**O que se espera:** Extraia do texto sobre violência intrafamiliar o trecho que começa em "1 Acreditem sempre" e segue até "GUERRA, 1998, p.39).", copiando-o sem nenhuma alteração.

**Texto para análise:**
_ _ _ _ _ _ _

O percorrer destes caminhos pode significar os “aspectos desastrosos” mencionados por Rech (2005), pelo tempo que pode aumentar de exposição da vítima, uma vez que só a partir da denúncia ao órgão competente para a averiguação, é que medidas para sua proteção poderão ser tomadas.

Influenciados ainda por uma cultura apoiada na idéia de que intervenção junto a famílias – vigente durante séculos – era vista como uma forma indevida de invasão de privacidade, os profissionais de hoje hesitam em ocupar seu papel de defensor e também responsável pela segurança das crianças e adolescentes. Muitos ainda desconhecem que o status de pai/chefe perdeu sua condição natural e que hoje precisa ser endossada pela adequação de seu desempenho como pai (BRASIL, 2002b).

O Laboratório de Estudos da Criança – LACRI – editou o livro de bolso Com

licença, vamos à luta, contendo alguns mandamentos para o atendimento às vítimas.

À parte seu aparente aspecto prescritivo, o mesmo consiste num fio condutor pertinente a situações de violência intrafamiliar, quer em relação ao papel do profissional, ou ao do cidadão comum. Rezam eles que o profissionalismo no atendimento a esses casos exige que os envolvidos:

1 Acreditem sempre na criança num primeiro momento e continuem a acreditar até que evidências muitos fortes o desaconselhem;

2 Tenham como compromisso fundamental proteger a criança ou adolescente-vítima e todas as demais crianças e/ou adolescentes eventualmente na família violenta;

3 Compreendam que a eficácia de sua atuação para interromper o ciclo de violência doméstica deve ter como alvo a família em sua dinâmica interna e externa;

4 Não deixem que suas próprias cognições e emoções distorçam o processo de atendimento;

5 Saibam atuar cooperativamente evitando cair nas tentações de individualismo e da onipotência (AZEVEDO e GUERRA, 1998, p.39).

O tom firme dessas diretrizes se justifica diante de uma situação de violência intrafamiliar, pois ela própria se configura num emaranhado de eventos que, aos olhos de profissionais menos atentos, poderia distanciar a possibilidade de a vítima ou a própria família receber ajuda.

A violência intrafamiliar contra criança ou adolescente é algo que pode passar invisível, silente e impune para o observador externo. Entretanto, a vítima, refém de si mesma, reluta em buscar ajuda por uma série de fatores, como um vínculo bipolar com o agressor, o qual embota sua percepção do permitido e do reprovável. A ausência de intervenção poderá levar à perpetração da violência por continuar contida num círculo de silêncio, significando muitas vezes a transmissão a outras gerações dessa forma de relacionamento entre as pessoas na família.

_ _ _ _ _ _ _

[Itens armazenados]
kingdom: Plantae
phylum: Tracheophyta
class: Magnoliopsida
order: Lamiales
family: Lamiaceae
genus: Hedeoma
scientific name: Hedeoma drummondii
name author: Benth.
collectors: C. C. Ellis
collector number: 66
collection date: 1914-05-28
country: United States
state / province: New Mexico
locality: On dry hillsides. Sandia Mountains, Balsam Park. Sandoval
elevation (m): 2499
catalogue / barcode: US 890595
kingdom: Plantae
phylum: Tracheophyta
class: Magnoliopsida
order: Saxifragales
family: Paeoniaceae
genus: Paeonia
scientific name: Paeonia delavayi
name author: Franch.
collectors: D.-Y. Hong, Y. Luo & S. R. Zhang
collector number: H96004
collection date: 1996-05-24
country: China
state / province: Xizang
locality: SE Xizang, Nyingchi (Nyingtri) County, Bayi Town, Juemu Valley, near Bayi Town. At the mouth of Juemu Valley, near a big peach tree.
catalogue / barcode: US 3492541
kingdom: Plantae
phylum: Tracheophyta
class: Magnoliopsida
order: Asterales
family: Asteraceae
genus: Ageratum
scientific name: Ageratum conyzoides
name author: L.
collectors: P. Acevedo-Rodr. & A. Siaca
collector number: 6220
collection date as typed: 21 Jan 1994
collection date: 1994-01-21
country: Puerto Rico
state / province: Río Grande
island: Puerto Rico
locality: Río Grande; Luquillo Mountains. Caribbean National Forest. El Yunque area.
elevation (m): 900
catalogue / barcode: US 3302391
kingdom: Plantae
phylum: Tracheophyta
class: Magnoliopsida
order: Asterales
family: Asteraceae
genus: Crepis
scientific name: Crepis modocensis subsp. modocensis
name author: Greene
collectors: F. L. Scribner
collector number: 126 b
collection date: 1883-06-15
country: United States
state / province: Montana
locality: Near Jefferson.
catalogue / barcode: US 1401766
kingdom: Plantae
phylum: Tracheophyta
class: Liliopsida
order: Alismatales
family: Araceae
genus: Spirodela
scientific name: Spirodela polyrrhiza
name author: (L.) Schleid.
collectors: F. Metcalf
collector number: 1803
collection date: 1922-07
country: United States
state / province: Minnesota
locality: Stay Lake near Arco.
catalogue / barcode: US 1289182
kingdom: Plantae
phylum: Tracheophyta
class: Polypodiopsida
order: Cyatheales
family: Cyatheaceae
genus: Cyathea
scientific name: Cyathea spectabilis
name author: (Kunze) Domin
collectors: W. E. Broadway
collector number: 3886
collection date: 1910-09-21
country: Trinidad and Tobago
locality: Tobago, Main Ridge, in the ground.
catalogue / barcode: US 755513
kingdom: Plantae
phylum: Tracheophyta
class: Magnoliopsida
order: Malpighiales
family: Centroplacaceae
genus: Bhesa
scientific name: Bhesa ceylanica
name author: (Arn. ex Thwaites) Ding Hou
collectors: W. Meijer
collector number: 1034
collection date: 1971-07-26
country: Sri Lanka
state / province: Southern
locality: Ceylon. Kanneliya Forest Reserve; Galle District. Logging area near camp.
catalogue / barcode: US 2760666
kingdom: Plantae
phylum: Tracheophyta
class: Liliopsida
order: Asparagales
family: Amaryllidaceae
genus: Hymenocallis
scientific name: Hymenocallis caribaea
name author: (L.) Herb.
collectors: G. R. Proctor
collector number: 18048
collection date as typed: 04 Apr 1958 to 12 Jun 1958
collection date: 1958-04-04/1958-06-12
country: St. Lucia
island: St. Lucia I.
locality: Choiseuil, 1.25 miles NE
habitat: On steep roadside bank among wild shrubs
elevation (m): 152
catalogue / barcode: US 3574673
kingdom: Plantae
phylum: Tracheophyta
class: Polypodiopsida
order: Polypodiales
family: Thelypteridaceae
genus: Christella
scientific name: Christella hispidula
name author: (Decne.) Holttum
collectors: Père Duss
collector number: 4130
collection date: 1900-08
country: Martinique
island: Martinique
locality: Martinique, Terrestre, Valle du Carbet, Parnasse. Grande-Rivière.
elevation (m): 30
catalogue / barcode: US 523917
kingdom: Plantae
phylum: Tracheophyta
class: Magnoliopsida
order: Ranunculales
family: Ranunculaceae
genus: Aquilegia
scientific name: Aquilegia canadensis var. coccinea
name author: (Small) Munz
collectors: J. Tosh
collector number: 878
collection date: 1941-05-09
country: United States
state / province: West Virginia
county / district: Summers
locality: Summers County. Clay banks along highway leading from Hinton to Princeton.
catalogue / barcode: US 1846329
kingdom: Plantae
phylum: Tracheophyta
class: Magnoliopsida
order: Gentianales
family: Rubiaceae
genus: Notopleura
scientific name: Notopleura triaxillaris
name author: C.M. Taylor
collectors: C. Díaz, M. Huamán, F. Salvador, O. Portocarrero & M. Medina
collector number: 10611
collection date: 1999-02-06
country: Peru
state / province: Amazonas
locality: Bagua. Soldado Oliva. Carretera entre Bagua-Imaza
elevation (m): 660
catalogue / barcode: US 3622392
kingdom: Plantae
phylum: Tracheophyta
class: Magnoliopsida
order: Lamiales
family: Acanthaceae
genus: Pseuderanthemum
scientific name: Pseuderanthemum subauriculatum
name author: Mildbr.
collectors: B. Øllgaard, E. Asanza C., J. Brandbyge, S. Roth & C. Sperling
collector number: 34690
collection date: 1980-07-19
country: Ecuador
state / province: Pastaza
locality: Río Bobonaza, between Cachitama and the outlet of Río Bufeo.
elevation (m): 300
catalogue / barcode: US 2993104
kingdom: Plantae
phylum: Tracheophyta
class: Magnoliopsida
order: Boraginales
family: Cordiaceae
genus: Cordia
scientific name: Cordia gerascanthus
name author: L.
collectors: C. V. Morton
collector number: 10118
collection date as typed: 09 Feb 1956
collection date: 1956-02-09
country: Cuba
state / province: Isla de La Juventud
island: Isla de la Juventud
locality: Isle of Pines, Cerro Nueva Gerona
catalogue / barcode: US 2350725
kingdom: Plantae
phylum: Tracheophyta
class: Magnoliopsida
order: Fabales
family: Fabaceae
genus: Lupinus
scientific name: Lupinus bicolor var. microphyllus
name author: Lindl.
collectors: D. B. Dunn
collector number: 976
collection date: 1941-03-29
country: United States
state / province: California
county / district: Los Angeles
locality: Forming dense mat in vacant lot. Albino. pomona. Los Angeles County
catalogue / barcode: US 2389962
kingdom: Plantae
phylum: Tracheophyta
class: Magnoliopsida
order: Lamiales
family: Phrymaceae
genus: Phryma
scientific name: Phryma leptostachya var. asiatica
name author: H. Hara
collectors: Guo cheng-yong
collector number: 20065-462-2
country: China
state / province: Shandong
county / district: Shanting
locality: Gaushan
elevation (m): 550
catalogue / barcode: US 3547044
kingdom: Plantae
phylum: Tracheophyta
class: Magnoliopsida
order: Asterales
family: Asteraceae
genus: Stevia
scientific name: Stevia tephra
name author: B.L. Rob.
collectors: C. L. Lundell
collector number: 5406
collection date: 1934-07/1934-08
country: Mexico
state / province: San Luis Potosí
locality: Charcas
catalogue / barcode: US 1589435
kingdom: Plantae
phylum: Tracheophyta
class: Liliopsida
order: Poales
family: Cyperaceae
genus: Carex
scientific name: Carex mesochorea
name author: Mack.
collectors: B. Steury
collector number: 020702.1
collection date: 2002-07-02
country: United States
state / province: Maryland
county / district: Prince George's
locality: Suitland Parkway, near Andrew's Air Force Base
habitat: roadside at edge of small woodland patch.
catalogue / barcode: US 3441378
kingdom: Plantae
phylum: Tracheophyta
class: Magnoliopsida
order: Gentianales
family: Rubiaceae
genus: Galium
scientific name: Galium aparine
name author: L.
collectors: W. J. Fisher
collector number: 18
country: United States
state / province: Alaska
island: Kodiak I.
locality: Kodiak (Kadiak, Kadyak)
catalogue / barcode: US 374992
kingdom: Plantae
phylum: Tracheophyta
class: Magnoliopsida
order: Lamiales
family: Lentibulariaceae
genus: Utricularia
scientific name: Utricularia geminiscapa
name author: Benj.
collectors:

_ _ _ _ _ _ _

**Resposta escrita:**
1 Acreditem sempre na criança num primeiro momento e continuem a acreditar até que evidências muitos fortes o desaconselhem;

2 Tenham como compromisso fundamental proteger a criança ou adolescente-vítima e todas as demais crianças e/ou adolescentes eventualmente na família violenta;

3 Compreendam que a eficácia de sua atuação para interromper o ciclo de violência doméstica deve ter como alvo a família em sua dinâmica interna e externa;

4 Não deixem que suas próprias cognições e emoções distorçam o processo de atendimento;

5 Saibam atuar cooperativamente evitando cair nas tentações de individualismo e da onipotência (AZEVEDO e GUERRA, 1998, p.39).